== Work required ==
Below are the records. List every line holding the word "evening".

== Data records ==
────────────────
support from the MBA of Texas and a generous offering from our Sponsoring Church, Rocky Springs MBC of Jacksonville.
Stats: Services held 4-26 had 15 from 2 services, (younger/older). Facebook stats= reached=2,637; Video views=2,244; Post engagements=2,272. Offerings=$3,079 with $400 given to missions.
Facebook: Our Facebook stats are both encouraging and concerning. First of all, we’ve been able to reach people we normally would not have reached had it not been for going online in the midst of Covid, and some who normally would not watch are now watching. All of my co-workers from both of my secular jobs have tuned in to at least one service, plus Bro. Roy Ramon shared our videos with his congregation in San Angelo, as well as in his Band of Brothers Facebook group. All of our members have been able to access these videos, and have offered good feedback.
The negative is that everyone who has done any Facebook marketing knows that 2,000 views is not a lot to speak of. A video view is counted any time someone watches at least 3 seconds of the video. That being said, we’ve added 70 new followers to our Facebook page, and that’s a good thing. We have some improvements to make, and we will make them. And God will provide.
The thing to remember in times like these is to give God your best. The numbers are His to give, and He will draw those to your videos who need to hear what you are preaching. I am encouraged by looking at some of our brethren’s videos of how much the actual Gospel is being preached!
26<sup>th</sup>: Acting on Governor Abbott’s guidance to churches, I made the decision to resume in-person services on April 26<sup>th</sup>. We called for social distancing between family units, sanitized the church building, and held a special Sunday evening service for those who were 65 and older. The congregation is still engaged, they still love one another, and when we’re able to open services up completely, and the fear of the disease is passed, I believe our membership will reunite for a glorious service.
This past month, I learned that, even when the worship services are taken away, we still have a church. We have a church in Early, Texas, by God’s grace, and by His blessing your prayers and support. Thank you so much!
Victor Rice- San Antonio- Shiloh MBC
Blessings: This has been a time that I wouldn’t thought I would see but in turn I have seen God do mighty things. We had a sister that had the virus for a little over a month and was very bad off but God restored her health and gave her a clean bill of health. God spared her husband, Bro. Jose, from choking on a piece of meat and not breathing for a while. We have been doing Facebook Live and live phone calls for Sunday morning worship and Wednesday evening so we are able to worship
────────────────
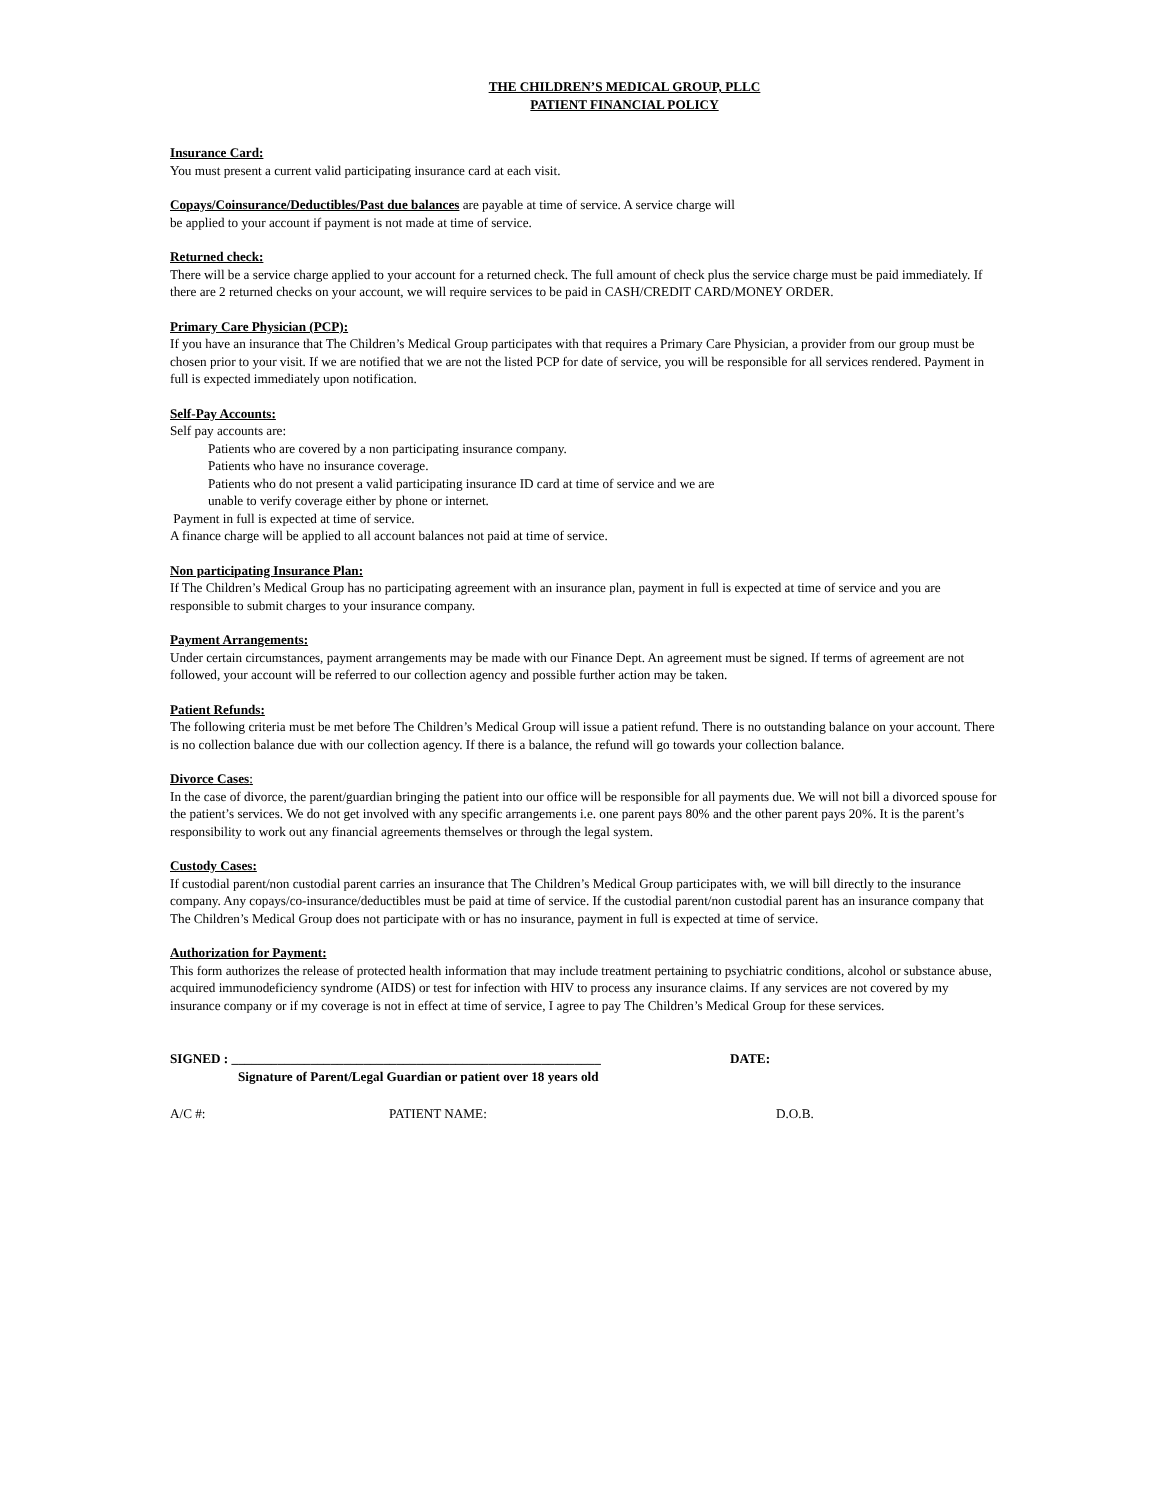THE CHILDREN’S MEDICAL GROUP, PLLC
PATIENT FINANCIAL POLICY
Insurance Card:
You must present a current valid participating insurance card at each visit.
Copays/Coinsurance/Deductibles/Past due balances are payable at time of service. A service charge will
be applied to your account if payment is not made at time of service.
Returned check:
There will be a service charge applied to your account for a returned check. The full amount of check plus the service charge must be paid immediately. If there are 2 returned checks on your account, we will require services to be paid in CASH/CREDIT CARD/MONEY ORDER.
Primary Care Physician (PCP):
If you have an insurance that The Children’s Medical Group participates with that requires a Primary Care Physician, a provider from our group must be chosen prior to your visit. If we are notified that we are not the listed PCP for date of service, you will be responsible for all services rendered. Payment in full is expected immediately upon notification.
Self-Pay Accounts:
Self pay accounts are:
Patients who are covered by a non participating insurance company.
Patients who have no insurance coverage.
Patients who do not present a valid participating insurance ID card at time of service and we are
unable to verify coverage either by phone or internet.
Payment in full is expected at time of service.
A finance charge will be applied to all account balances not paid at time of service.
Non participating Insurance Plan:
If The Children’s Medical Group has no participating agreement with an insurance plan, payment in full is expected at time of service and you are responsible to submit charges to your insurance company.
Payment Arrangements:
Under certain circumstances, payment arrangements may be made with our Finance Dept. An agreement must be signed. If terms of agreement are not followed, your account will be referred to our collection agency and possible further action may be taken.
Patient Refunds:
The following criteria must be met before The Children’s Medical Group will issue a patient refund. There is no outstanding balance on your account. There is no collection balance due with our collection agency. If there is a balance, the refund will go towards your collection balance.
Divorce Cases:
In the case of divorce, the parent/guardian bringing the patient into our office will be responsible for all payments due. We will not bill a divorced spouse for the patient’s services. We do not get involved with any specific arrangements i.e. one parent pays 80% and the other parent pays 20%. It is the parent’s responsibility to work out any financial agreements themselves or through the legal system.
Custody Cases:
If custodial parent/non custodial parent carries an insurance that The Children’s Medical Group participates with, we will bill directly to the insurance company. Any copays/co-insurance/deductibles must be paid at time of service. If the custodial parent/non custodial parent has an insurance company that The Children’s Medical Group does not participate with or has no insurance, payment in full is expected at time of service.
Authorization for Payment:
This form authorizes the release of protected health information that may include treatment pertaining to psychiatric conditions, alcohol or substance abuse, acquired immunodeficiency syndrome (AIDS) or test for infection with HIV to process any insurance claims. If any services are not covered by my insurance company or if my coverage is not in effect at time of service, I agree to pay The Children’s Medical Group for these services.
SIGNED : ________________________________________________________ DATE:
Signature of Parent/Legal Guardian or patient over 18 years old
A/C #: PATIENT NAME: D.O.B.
────────────────
== Written response ==
26<sup>th</sup>: Acting on Governor Abbott’s guidance to churches, I made the decision to resume in-person services on April 26<sup>th</sup>. We called for social distancing between family units, sanitized the church building, and held a special Sunday evening service for those who were 65 and older. The congregation is still engaged, they still love one another, and when we’re able to open services up completely, and the fear of the disease is passed, I believe our membership will reunite for a glorious service.
Blessings: This has been a time that I wouldn’t thought I would see but in turn I have seen God do mighty things. We had a sister that had the virus for a little over a month and was very bad off but God restored her health and gave her a clean bill of health. God spared her husband, Bro. Jose, from choking on a piece of meat and not breathing for a while. We have been doing Facebook Live and live phone calls for Sunday morning worship and Wednesday evening so we are able to worship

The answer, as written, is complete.